» Seção do documento:
• • •

Os anos 80 foram uma época de grandes mudanças nos quadrinhos. O ideal heroico perfeito deu lugar ao herói moralmente ambíguo em obras como O Cavaleiro das Trevas e Watchmen. E nesta mesma época, a DC destruiu o seu universo com o maior evento já testemunhado no mundo dos gibis: A Crise nas Infinitas Terras. Com o multiverso destruído, era o momento perfeito para a editora relançar seus heróis para os novos leitores. O problema é que você não pode simplesmente relançar um universo com novos títulos, você precisa preparar um terreno. Com esse intuito, a minissérie Lendas surgiu.

A história antes foi pensada como uma segunda Crise, mas como era impossível chegar ao mesmo nível e escopo da obra de Wolfman e Pérez, a história acabou se tornando uma carta de amor ao heroísmo em meio a uma época de mudanças, que mais tarde nos anos 90 seriam completamente deturpadas. É possível ver algumas semelhanças com Watchmen, como por exemplo a criação de uma lei que proíbe os super-heróis de atuarem, a diferença é como Len Wein e John Orstrander tratam a premissa.

• • •

» Tarefa A:
Com base no texto sobre a minissérie Lendas, responda:
(i) Qual evento a DC usou para destruir o seu universo?
(ii) Que minissérie surgiu para preparar o terreno para o relançamento dos heróis?
(iii) Que semelhança com Watchmen o texto aponta?
» Tarefa B:
Dê sequência ao texto sobre a minissérie Lendas a partir da última frase apresentada.

» Seção de dados:

• • •

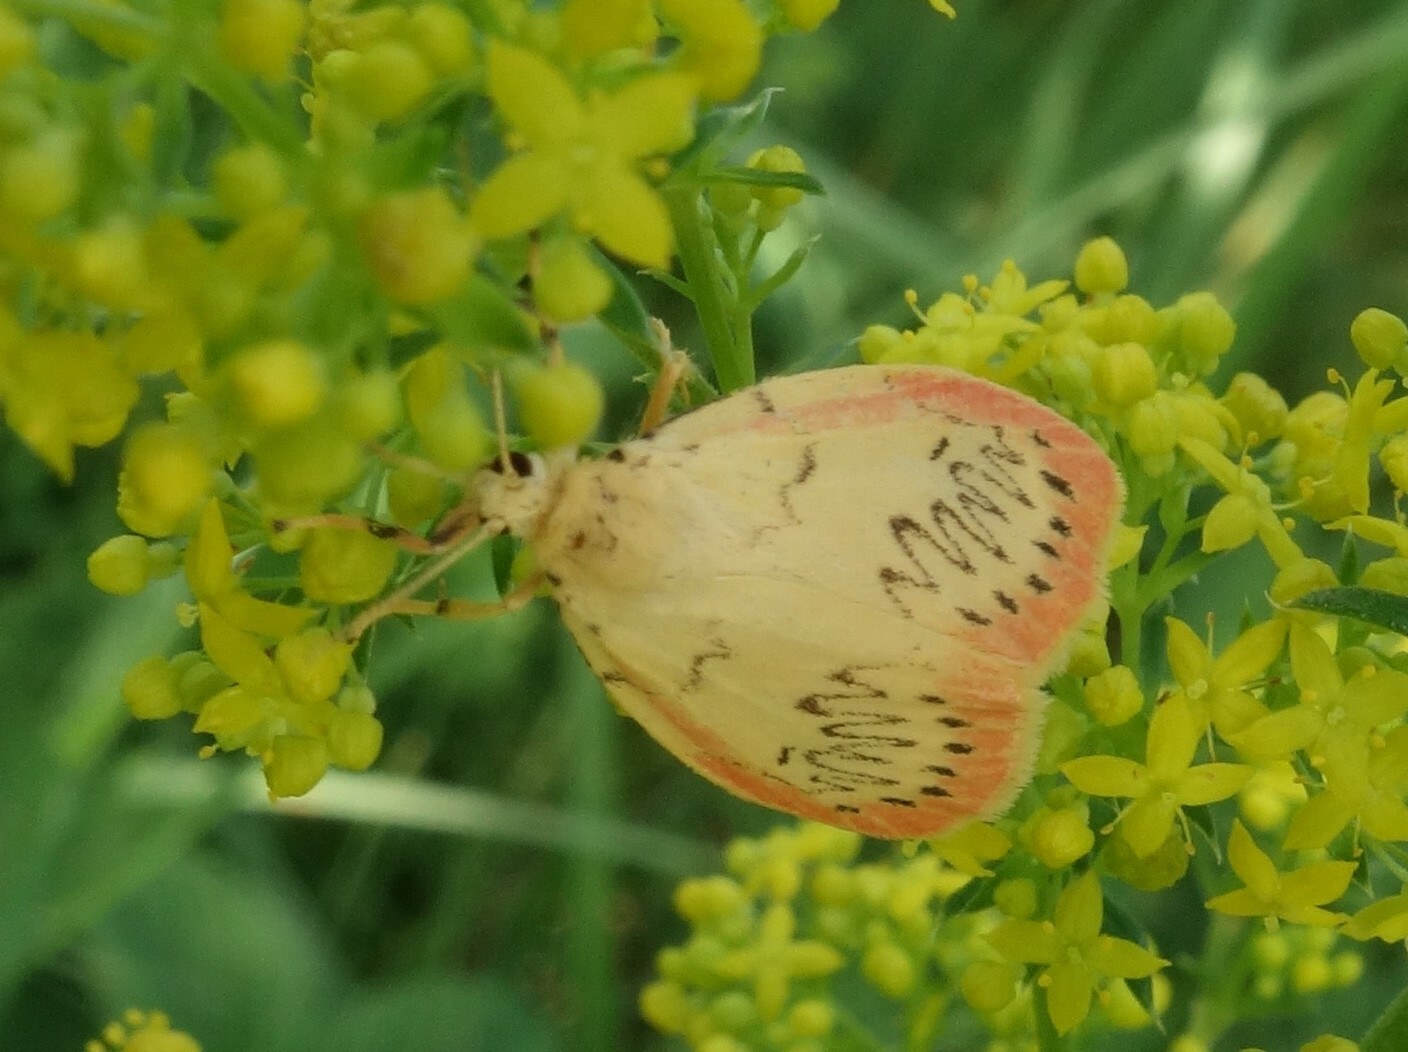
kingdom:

• • •

» Resposta do exercício A:
(i) A Crise nas Infinitas Terras.
(ii) Lendas.
(iii) A criação de uma lei que proíbe os super-heróis de atuarem.

» Resposta do exercício B:
Lendas retrata a perda de fé das pessoas nos super-heróis. As pessoas estão sendo manipulados pelo Glorioso Godfrey, enviado por Darkseid, os roteiristas poderiam tratar essa ausência da fé com ambiguidade, talvez a humanidade já estivesse perdendo a fé naqueles que os protegem e não estão sendo manipulados pelo Senhor de Apokolips, mas isso seria contra a proposta do gibi. Ele não tem como objetivo questionar a moral dos heróis, se eles são bons ou maus, ele pode até apresentar alguns desses pensamentos em alguns diálogos, mas não é essa a ideia. O objetivo de Lendas é trazer uma história descompromissada e inocente que reúna a maior quantidade de heróis ou vilões possíveis para salvar o mundo.

Essa inocência é perfeitamente representada através das crianças. Elas acreditam nos super-heróis, elas não podem ser penetradas pela maldade de Darkseid pois são puras, como o próprio Vingador Fantasma diz observando tudo o que acontece enquanto discorda do vilão. Um dos momentos mais fortes e cativantes da narrativa é justamente este.

“Vê por que a derrota é inevitável, Darkseid? Esse é o campo de batalha onde você jamais triunfará: Os corações e mentes infantis! As crianças sempre vão acreditar em heróis!”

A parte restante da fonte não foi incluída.